“Confesaré su nombre en la presencia de mi Padre y delante de sus ángeles” (Ap 3,5).
Jesús es el camino hacia el Padre Celestial. Y todo el amor que mostremos a Jesús, Él, a su vez, lo remite a Aquel que está sentado en el Trono y nos ama indeciblemente. Las obras que realizamos en Nombre del Señor, por pequeñas que sean, dan testimonio de nuestro amor por Él y se convierten en un gran tesoro en el cielo, allí “donde no hay polilla ni herrumbre que corroan” (Mt 6,20).
La frase de hoy procede de la carta a la iglesia de Sardes en el Libro del Apocalipsis. El Señor les exhorta a guardar la doctrina que les ha sido transmitida y a arrepentirse.
Jesús también espera que lo confesemos de palabra como el Hijo de Dios. Con esta confesión, honramos al Padre, pues el Señor mismo nos dice a la inversa: “El que no honra al Hijo, no honra al Padre”. Esto cuenta particularmente en tiempos de persecución, y más aún en la actualidad, con carácter cada vez más anticristiano.
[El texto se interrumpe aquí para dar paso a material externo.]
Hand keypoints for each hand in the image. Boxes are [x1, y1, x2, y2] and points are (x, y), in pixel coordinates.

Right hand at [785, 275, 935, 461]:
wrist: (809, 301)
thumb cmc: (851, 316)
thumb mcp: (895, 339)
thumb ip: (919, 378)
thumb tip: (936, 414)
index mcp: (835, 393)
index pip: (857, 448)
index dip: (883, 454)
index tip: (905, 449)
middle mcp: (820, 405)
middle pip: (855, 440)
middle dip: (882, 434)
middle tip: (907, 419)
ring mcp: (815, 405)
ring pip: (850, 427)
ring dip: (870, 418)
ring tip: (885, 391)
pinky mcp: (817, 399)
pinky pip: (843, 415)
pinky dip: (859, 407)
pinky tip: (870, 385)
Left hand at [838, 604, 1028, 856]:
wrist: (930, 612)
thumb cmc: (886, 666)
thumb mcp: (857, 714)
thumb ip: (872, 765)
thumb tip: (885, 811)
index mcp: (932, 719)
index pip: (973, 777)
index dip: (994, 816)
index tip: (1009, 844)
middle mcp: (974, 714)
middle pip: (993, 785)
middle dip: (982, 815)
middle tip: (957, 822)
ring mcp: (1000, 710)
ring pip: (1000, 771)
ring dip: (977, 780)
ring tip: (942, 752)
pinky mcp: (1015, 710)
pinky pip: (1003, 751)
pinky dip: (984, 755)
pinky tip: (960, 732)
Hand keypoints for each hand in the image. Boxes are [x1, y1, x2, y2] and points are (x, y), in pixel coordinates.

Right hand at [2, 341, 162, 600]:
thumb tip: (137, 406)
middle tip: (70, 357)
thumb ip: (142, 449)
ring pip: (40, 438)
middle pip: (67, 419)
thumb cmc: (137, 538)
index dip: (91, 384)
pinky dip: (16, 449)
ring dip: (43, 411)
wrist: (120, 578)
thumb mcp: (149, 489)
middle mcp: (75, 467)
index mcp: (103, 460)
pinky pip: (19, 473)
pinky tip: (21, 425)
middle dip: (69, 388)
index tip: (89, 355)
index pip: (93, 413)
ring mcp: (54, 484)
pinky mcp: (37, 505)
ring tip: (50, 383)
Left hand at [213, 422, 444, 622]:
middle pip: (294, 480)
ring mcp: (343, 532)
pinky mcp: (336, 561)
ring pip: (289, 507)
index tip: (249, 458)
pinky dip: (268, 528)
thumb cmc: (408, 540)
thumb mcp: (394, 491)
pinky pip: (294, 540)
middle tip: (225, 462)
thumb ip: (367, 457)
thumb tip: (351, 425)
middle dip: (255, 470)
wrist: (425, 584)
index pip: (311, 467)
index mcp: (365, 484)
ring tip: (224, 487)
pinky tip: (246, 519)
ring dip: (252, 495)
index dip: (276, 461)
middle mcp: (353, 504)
Al confesar a Jesús, damos testimonio ante toda la Iglesia: la triunfante, la militante y también la purgante. Para los demonios es un golpe, pues les recuerda su derrota en la cruz. Por tanto, constituye un contraataque espiritual a todos sus planes inicuos para opacar el testimonio de Jesús e incluso extinguirlo, si les fuera posible.
Nuestro testimonio sincero, nuestra confesión del Hijo de Dios y nuestra fidelidad a la fe tradicional de la Iglesia, junto con una entrega íntima y confiada a la Voluntad de nuestro Padre, pueden demoler las fortalezas demoníacas y frenar así el poder de las tinieblas.
Si seguimos este camino, Jesús se declarará a nuestro favor ante su Padre Celestial. Entonces podrá decir de nosotros: “He manifestado tu nombre a los que me diste del mundo […] y ellos han guardado tu palabra” (Jn 17,6).
¿Quién no querría escuchar estas palabras cuando se presente ante el Trono de Dios?